I just found an amazing (imo) code about the Nicolaitans I wanted to share with you:
 
The term Nicolaitans is mentioned only twice in the Book of Revelation, in chapter 2 at verses 6 and 15:
 
Revelation 2:6: "Yet this you have, you hate the works of the Nicolaitans, that I also hate."
 
Revelation 2:14: "But I have a few things against you, because you have there some who hold to the teaching of Balaam, who kept teaching Balak to put a stumbling block before the sons of Israel, to eat things sacrificed to idols, and to commit fornication.
15  In this way you also have some who likewise hold the teaching of the Nicolaitans."
 
The only problem being that we are not told plainly what was their teaching, but some commentators have inferred from Revelation 2:15, its context, and extra biblical evidence (see below), that it was somewhat similar to that of Balaam mentioned at verse 14.
 
 

Several of the early church fathers, including Irenaeus, Epiphanius, and Theodoret mentioned this group. Irenaeus[1] discusses them but adds nothing to the Apocalypse except that "they lead lives of unrestrained indulgence." Tertullian refers to them, but apparently knows only what is found in St. John[2]. Hippolytus of Rome based his narrative on Irenaeus, though he states that the deacon Nicolas was the author of the heresy and the sect (Philosph., VII, xxvi). Clement of Alexandria[3] exonerates Nicolas, and attributes the doctrine of promiscuity, which the sect claimed to have derived from him, to a malicious distortion of words harmless in themselves. Eusebius (H. E., III, xxix) said that the sect was short-lived.

The common statement, that the Nicolaitanes held the antinomian heresy of Corinth, seems not to have been proved. Another opinion, favoured by a number of authors, is that, because of the allegorical character of the Apocalypse, the reference to the Nicolaitans is merely a symbolic manner of reference.[4]

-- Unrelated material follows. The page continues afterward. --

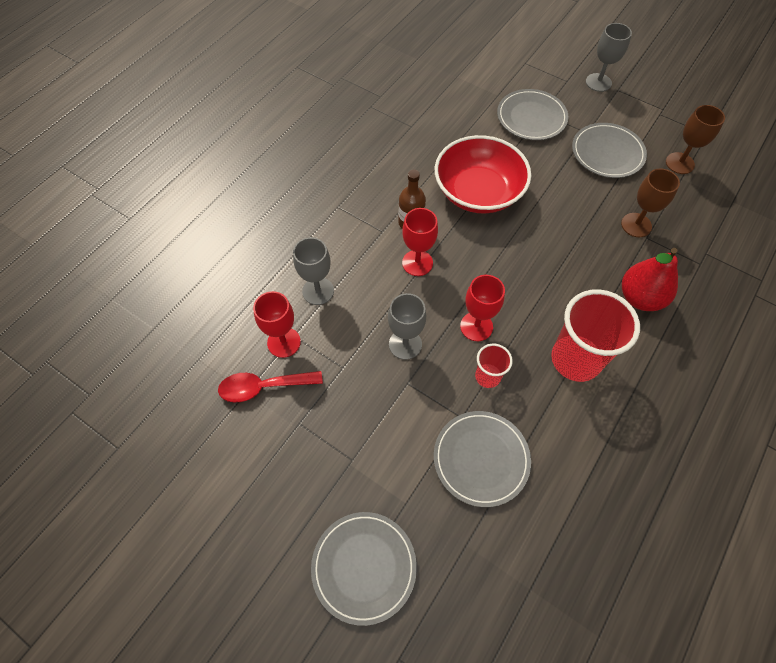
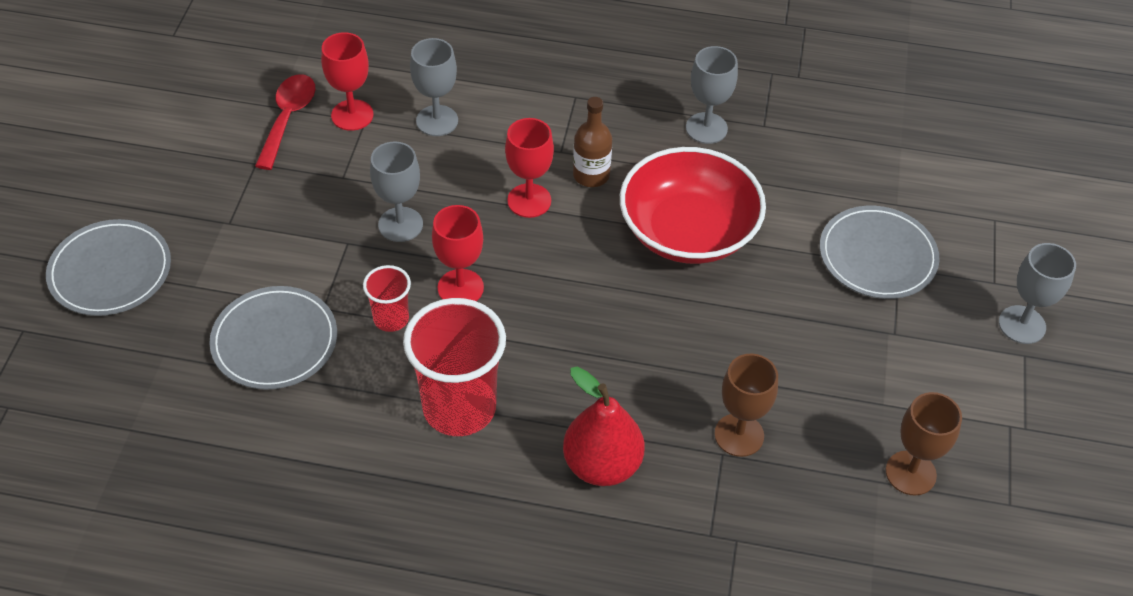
camera: 65 degrees right, 10 degrees down
(264, 387) = (288, 119): red spoon -> red spoon turned 45 degrees clockwise
(400, 152) = (706, 128): none -> grey goblet
(607, 153) = (867, 369): grey plate -> none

Cyrus Scofield, in his Notes on the Bible, following dispensationalist thought, suggests that the Seven Letters in Revelation foretell the various eras of Christian history, and that "Nicolaitans" "refers to the earliest form of the notion of a priestly order, or 'clergy,' which later divided an equal brotherhood into 'priests' and 'laity.'"

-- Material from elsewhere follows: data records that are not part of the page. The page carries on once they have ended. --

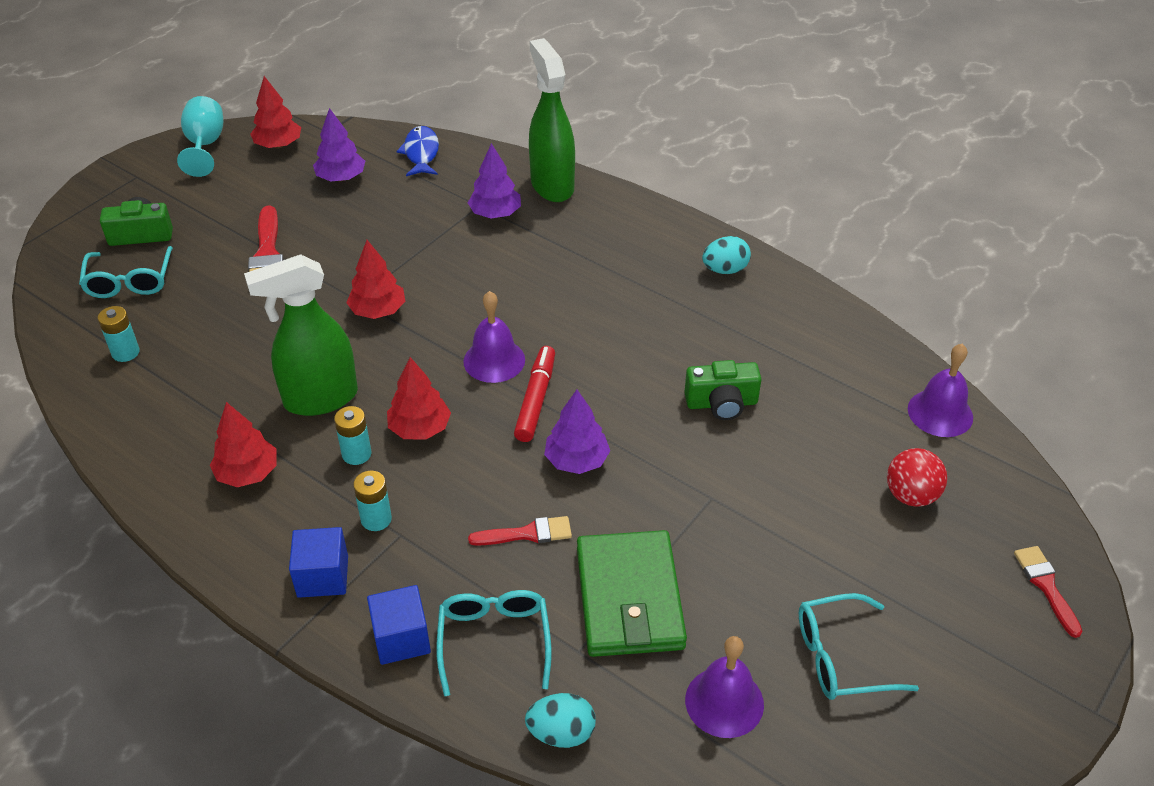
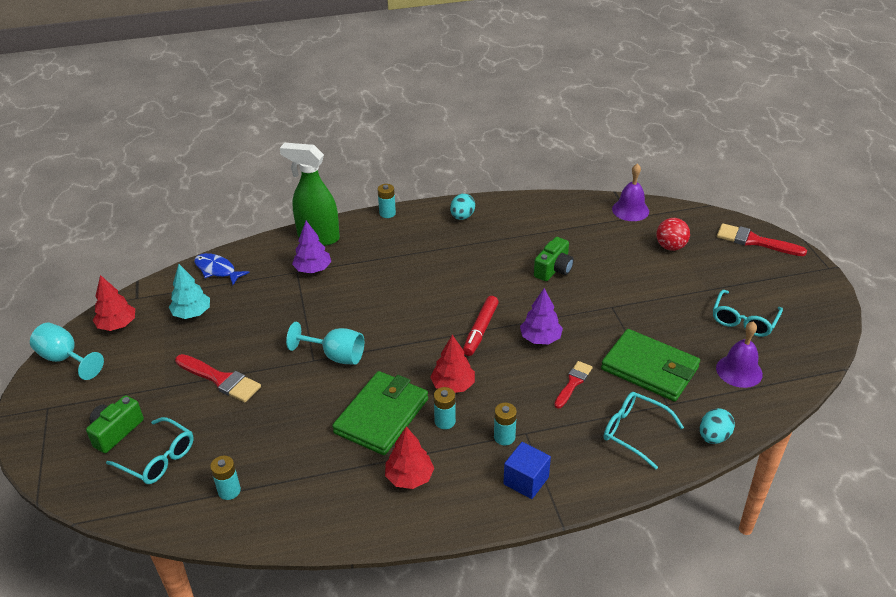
camera: 50 degrees left, 5 degrees down
(320, 399) = (382, 416): green spray bottle -> green wallet
(341, 178) = (192, 313): purple tree -> turquoise tree
(378, 311) = (335, 356): red tree -> turquoise goblet
(401, 638) = (601, 468): blue cube -> none
(494, 360) = (432, 330): purple bell -> none
(536, 399) = (480, 330): red marker -> red marker turned 120 degrees counterclockwise
(655, 209) = (387, 213): none -> turquoise battery
(1046, 586) = (755, 241): red brush -> red brush, size x1.54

Barnes notes: "Vitringa supposes that the word is derived from νικος, victory, and λαος, people, and that thus it corresponds with the name Balaam, as meaning either lord of the people, or he destroyed the people; and that, as the same effect was produced by their doctrines as by those of Balaam, that the people were led to commit fornication and to join in idolatrous worship, they might be called Balaamites or Nicolaitanes --that is, corrupters of the people.

So I decided to search for the best meeting of the terms "Nicolaitans" and "Balaam" (for the spellings, I used the Hebrew ones found in Franz Delitzsch translation: http://www.kirjasilta.net/ha-berit/Haz_ln.2.html) in the Tanakh and found this very significant matrix.
The main term "Nicolaitans" didn't yield any interesting extension, but Balaam (shortest skip in the whole Tanakh = -1) could be extended to "they were taught the same as Balaam, He will cut them down", a 18 letter term with a skip of -1 then!
Several things are interesting in this term, 1) its content is quite relevant, and 2) all the verbs are plural, like the main term.